Emerging evidence shows that noncoding RNAs exert an essential role in the biological process of IVDD [5,6]. For example, the ectopic expression of LINC00958 promotes NP cell proliferation, dampens the expression of collagen II and aggrecan, and facilitates the expression of MMP-2 and MMP-13[45]. Overexpressing lncRNA RMRP enhances NP cell growth, elevates the expression of collagen II and aggrecan, and abates the expression of MMP13 and ADAMTS4[46]. Besides, MALAT1[47], lncRNA TRPC7-AS1[48], and lncRNA-RP11-296A18.3 [49] all contribute to IVDD. The role of lncRNA NR2F1-AS1 in tumors has been extensively studied [50,51]. Here, we confirmed that NR2F1-AS1 was up-regulated during IVDD progression. NR2F1-AS1 overexpression increased IL-1β-mediated NP cell apoptosis and ECM degradation, suggesting NR2F1-AS1 is a potential biomarker in IVDD evolvement and treatment.

miRNAs have been confirmed to contribute to diversified pathological processes of IVDD, such as apoptosis, ECM degradation, cell proliferation and inflammation[52]. For instance, Zhao K et al. found that miRNA-143 enhances NP cell apoptosis by directly targeting BCL2, providing an underlying treatment option for IVDD[53]. Wang J et al. stated that the miR-154 level is elevated in NP cells in IVDD patients. Besides, the inhibition of miR-154 strengthens the protein profile of collagen II and aggrecan and reduces the mRNA expression of MMP13 and ADAMTS4, while miR-154 overexpression reverses the effect[54]. Also, Zhang et al. confirmed that miR-222 is uplifted in IVDD tissues and LPS-treated nucleus pulposus cells, and miR-222 significantly promotes the generation of TNF-α, IL-1β, and IL-6[55]. Moreover, miR-98, miR-149, miR-27b, and miR-133a are all related to the degree of IVDD [56-59]. Nevertheless, the function of miR-145-5p in IVDD remains elusive. Here, we testified that miR-145-5p was downregulated in IVDD patients and overexpressing miR-145-5p relieved IL-1β induced NP cell apoptosis and ECM degradation. As a downstream target of NR2F1-AS1, miR-145-5p was inhibited by the latter. The rescue experiments indicated that the NR2F1-AS1/ miR-145-5p has a potential role during IVDD progression.

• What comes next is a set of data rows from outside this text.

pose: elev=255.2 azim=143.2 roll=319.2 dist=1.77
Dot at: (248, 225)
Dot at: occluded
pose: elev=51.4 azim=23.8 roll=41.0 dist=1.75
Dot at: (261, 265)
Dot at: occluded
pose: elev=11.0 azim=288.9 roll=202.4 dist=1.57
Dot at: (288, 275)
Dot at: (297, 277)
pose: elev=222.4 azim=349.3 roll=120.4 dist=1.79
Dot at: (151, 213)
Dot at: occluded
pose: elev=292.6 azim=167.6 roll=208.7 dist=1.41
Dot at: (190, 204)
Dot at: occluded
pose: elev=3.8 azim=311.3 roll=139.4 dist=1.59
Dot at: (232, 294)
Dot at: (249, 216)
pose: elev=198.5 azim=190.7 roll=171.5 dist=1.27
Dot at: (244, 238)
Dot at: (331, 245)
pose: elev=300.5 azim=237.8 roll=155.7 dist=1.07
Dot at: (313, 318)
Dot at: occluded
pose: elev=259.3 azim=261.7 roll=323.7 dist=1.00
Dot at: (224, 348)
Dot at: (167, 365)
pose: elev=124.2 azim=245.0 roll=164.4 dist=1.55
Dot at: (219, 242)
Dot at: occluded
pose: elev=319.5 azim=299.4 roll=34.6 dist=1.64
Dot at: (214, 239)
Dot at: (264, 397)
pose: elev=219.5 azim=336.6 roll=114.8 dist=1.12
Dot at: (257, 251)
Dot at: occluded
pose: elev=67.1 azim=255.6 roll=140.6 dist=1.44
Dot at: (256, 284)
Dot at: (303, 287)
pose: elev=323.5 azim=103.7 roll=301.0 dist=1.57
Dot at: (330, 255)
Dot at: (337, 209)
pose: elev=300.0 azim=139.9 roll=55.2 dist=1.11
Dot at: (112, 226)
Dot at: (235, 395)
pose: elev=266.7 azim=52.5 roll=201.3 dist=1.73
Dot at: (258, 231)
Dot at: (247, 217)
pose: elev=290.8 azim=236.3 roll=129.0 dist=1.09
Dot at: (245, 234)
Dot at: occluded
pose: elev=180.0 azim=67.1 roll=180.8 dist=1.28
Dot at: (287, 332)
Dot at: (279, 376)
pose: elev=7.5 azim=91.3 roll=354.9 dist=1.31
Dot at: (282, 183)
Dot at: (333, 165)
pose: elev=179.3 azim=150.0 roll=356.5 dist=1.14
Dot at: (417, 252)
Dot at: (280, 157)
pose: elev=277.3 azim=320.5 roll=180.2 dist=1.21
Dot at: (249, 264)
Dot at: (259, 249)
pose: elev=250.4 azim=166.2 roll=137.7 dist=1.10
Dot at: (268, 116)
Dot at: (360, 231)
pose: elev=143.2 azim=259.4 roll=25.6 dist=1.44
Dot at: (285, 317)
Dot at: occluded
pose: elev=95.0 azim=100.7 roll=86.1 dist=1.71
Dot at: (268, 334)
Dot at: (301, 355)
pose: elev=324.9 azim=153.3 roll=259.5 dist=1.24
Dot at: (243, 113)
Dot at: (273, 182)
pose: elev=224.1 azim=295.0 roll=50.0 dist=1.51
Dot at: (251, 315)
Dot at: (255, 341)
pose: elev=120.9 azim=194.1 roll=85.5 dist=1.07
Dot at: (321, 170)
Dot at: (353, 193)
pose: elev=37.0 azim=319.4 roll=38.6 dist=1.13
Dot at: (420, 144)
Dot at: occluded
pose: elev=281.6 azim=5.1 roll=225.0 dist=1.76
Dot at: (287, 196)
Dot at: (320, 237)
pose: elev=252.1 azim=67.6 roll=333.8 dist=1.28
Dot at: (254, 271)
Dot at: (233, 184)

A previous report indicates that FOXOs are key regulators of IVDD homeostasis during aging. Maintaining or restoring FOXO expression can be used as a therapeutic strategy to delay the onset of IVDD [60,61]. FOXO3, one member of FOXO families, has potent effects in protecting nucleus pulposus cells against apoptosis by repressing inflammation, ECM degradation, oxidative stress. [62-64] In addition, studies by Chai X et al. showed that FOXO1 is up-regulated in LPS-treated NP cells, and overexpressing FOXO1 aggravates LPS-induced NP cell damages [65]. Previous studies have found that FOXO1, a vital transcription factor in cells, promotes inflammatory reactions and oxidative stress [66,67]. FOXO1a also gets involved in IVDD progression by driving annulus fibrosus (AF) cells apoptosis through mitochondrial-related pathway[68]. which is consistent with our study. Here, we substantiated that FOXO1 was up-regulated in degenerated human NP cells, and miR-145-5p mimics could down-regulate FOXO1. At the same time, the expression of NR2F1-AS1 and FOXO1 was positively correlated in NP cells, suggesting that NR2F1-AS1 and miRNA-145-5p targeted and regulated FOXO1 to affect IVDD progression.

Conclusion

Collectively, this study demonstrated that NR2F1-AS1 modulates the FOXO1 axis by sponging miR-145-5p as a ceRNA, thus regulating NP cell apoptosis and ECM degradation. This research reveals the mechanism of the lncRNA NR2F1-AS1/miR-145-5p/FOXO1 axis in NP cell damage in in-vitro experiments, providing potential therapeutic targets for IVDD. However, further experiment should be conducted for confirming the role of lncRNA NR2F1-AS1/miR-145-5p/FOXO1 axis in IVDD animal model.